**Selected extract**
* * * * * * *

The importance of giving kids access to 3D printing early

28 March 2017

Ultimaker has launched its Pioneer Program in the US, which is all about promoting STEM education. Here John Kawola explains why it is so important to give kids access to 3D printing early

Ultimaker in the CrEST (Creativity in Engineering, Science, and Technology) classroom at the NYU Tandon School of Engineering in New York

As 3D printing technology continues to evolve, more and more schools are adopting and integrating 3D printing as an important part of their curriculum, from pre-K (that’s a preschool program for children at or below the age of five, if you’re not in the US) to higher education.

There are three main reasons for this. The first is that 3D printing is quickly becoming part of the toolkit that professionals use in a range of fields.

The more that students use and learn about the tools that are being used in the industry, the more they will be prepared to be effective and contribute to the workplace.

PCs, laptops and tablets are used extensively in all levels of education, even early childhood programs, because these tools are now ubiquitous in all aspects of our personal and professional lives.

For example, in accounting fields, it is assumed that students entering the workforce are proficient with spreadsheets and financial modelling software.

* * * * * * *

**Data extracts**
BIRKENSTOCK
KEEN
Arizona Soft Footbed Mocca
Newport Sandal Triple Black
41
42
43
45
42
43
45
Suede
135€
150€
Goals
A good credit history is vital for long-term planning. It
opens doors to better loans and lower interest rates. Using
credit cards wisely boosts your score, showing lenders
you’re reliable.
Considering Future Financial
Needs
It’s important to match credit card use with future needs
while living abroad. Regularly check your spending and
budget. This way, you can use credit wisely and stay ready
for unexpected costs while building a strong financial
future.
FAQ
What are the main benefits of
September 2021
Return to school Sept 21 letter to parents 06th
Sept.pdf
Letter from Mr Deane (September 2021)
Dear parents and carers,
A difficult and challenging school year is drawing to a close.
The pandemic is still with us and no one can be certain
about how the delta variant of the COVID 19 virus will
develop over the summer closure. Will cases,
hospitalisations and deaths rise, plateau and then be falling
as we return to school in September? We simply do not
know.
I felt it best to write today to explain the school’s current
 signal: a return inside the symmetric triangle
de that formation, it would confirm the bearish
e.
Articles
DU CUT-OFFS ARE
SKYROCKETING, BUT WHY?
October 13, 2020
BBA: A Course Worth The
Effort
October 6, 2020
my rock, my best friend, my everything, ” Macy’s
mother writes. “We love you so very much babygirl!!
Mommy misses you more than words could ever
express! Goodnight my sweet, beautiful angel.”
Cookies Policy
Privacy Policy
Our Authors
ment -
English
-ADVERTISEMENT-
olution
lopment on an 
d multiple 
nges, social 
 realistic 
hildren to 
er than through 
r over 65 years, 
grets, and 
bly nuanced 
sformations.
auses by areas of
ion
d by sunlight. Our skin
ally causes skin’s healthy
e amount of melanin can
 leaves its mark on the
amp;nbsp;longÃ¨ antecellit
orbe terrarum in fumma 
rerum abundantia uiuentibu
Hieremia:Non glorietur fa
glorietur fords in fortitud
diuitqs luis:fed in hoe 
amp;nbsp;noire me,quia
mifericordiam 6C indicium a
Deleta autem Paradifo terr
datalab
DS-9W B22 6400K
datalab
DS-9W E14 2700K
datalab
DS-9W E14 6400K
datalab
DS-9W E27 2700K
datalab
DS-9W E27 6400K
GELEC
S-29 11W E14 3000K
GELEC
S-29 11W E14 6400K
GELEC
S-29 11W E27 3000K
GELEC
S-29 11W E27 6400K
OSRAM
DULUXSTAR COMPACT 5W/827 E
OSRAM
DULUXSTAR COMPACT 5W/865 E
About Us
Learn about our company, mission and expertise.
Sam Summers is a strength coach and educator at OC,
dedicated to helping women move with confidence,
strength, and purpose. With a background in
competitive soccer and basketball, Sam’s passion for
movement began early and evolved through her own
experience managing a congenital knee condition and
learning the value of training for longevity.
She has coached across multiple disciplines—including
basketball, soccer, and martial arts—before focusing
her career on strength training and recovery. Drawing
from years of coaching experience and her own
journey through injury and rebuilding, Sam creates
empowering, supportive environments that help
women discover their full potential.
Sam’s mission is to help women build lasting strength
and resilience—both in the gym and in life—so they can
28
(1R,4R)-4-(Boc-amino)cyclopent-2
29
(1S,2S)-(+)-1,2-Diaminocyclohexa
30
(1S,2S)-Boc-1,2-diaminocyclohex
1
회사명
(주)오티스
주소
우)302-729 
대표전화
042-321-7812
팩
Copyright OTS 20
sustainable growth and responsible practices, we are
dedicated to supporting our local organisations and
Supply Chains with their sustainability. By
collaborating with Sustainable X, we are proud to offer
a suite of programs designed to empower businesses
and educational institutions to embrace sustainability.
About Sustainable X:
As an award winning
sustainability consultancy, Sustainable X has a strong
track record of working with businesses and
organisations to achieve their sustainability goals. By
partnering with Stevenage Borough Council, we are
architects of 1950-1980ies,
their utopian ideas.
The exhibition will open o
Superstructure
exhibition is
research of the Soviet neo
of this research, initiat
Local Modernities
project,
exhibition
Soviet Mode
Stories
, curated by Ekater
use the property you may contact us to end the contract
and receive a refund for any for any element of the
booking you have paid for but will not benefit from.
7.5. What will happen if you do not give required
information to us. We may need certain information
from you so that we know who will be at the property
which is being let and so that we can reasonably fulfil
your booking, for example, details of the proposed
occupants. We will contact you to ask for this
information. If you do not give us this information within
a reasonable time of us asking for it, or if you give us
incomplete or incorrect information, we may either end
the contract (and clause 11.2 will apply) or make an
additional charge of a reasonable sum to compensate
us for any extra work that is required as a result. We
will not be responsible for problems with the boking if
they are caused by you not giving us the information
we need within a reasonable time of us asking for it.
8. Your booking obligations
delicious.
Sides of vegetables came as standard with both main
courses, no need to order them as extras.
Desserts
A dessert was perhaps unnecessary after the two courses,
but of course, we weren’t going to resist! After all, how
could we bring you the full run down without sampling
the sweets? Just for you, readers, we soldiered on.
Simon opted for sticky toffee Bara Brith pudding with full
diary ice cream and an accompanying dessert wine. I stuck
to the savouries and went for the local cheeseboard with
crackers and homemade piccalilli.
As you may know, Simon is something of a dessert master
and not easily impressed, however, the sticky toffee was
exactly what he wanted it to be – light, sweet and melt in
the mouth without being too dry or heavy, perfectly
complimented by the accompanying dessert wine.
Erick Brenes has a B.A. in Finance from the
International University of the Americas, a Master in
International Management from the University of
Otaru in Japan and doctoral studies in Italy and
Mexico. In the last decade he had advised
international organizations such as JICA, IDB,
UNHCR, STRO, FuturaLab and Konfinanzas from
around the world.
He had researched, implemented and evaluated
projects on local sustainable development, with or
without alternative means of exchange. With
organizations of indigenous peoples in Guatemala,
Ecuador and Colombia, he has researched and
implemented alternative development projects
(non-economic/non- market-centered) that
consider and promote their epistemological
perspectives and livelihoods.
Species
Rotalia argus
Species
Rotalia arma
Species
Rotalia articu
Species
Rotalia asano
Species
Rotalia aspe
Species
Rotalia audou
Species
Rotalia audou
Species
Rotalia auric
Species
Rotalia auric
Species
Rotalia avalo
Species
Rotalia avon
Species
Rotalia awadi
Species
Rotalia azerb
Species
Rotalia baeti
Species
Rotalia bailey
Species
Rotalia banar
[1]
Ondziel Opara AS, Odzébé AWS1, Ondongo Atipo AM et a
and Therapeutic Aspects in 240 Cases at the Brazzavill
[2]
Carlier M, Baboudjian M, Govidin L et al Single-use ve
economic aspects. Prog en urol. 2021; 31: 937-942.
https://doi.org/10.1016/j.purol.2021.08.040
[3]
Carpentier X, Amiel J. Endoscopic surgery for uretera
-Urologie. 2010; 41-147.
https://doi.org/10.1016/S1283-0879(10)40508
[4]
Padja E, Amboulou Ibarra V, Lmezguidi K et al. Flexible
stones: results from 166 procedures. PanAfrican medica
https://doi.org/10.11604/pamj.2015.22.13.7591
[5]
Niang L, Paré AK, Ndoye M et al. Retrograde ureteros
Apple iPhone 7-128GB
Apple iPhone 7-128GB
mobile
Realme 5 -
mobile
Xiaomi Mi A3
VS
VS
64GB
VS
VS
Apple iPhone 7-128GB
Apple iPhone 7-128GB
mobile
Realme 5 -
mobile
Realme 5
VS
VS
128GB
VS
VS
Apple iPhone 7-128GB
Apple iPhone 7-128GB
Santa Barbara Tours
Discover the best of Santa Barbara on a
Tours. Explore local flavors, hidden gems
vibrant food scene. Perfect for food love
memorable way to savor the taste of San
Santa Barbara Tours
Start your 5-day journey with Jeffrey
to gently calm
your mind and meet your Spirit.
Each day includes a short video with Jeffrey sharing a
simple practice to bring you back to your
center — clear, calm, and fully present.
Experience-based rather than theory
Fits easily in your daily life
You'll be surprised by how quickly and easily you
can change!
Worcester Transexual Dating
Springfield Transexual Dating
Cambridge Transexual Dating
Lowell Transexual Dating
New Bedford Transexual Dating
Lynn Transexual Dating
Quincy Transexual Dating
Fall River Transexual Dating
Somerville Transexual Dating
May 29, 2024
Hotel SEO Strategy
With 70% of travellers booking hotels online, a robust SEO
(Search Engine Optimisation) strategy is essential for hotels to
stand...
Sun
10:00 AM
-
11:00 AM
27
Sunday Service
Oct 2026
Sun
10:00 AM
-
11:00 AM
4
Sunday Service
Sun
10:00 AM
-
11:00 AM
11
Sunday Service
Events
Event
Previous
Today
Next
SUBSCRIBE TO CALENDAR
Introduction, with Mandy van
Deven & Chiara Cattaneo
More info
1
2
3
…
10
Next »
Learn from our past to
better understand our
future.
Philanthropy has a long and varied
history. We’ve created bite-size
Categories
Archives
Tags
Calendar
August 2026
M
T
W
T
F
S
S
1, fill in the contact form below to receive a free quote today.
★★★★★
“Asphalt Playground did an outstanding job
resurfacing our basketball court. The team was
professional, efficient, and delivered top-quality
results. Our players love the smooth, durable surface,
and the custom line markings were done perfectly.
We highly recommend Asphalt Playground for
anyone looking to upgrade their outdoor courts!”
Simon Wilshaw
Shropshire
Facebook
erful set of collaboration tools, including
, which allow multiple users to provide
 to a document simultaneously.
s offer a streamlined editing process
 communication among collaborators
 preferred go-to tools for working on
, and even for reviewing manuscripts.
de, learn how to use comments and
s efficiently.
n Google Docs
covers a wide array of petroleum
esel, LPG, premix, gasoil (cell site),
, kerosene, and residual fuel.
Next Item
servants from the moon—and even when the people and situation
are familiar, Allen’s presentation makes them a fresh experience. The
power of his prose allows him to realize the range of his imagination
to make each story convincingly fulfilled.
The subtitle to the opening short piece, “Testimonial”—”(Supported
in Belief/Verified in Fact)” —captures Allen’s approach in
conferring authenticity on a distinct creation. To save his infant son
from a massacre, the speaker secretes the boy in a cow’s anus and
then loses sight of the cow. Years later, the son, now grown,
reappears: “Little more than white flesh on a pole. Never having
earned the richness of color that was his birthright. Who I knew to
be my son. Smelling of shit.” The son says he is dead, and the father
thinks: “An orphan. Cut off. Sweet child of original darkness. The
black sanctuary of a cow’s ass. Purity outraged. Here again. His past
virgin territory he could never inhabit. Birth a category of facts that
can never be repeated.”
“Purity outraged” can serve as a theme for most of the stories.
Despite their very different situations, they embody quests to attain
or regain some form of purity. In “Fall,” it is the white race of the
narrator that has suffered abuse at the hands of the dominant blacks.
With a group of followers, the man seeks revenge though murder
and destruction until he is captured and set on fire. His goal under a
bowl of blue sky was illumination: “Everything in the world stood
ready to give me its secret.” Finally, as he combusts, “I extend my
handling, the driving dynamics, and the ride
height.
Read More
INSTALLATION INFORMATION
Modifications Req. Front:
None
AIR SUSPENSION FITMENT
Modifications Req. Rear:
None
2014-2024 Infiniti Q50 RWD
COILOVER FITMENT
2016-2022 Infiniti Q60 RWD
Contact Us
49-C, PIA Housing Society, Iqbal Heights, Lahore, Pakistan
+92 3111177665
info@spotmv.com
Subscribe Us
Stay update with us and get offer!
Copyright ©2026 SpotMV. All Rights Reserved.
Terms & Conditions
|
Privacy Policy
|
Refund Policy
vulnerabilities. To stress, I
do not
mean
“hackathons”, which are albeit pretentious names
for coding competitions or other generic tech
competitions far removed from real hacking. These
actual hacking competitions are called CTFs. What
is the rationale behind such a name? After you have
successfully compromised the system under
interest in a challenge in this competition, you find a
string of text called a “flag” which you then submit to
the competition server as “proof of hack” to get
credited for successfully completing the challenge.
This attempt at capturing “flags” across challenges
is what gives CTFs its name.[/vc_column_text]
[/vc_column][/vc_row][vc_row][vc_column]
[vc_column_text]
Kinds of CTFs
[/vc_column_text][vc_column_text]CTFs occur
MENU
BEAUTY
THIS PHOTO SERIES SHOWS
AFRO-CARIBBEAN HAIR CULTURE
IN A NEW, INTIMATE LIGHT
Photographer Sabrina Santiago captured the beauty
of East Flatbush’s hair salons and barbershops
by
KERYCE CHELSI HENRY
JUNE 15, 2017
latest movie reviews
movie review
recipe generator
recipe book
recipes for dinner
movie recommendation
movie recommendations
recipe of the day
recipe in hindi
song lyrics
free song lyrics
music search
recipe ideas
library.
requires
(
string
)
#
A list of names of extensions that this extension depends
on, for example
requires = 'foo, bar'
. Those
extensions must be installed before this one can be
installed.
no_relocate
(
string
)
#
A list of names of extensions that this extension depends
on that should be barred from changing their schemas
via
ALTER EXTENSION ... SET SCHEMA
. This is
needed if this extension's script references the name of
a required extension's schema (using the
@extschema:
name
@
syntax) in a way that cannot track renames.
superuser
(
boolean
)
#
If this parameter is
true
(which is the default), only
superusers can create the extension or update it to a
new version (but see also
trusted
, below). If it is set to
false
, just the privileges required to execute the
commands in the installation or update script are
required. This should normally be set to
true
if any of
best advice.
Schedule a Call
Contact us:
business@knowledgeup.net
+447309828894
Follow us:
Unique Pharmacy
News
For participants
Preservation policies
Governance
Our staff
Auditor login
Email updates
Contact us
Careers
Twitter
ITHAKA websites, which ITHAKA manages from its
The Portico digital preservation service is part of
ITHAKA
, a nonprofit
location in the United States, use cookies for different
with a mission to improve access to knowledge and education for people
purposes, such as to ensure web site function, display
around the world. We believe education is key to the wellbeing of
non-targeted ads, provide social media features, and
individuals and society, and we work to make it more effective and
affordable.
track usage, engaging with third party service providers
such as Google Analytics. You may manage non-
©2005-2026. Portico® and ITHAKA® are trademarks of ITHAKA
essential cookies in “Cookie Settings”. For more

* * * * * * *

**Work item A**
Which computing devices does the article on giving kids early access to 3D printing say are used extensively at all levels of education?
**Work item B**
Carry the article on giving kids early access to 3D printing forward from its last sentence.
The rows play no part in this work.

**Final answer A**
PCs, laptops and tablets.

**Final answer B**
In engineering and design, it is now expected that students are fully proficient using 3D CAD software.

The earlier these common workplace tools are taught in schools, the more ready and proficient our future workforce will be.

The second reason is that 3D printing offers a very unique opportunity to enhance learning by providing full physical representation that is not easy to match in pictures or on a computer screen.

For engineering students, holding a part in their hand provides a level of insight into the viability of their design. For maths students, seeing a physical representation of a mathematical equation enhances learning by connecting the dots between the tool (calculus) and its end purpose.

Medical students can now more easily visualise and practice. Art students can create work that cannot be easily created using other approaches.

The third and final reason, and perhaps the most important, is that 3D printing provides a unique way to enhance creativity — it’s an important part of STEAM (Science, Technology, Engineering, Arts, Mathematics) education.

Children can learn at an early age how to conceive and build things. They can learn how to use software and other tools to turn what is in their heads into tangible objects.

Whether these 3D objects are functional engineered parts, artwork, or game pieces, the new pathway of quickly creating these objects engages students and facilitates the learning process.

While the step change in price has made 3D technology more affordable, there is generally still a relatively large gap in knowledge, lack of suitable content creation software and, perhaps most importantly, lack of rich curriculum and lesson plans available for teachers to use and more effectively deploy 3D printers.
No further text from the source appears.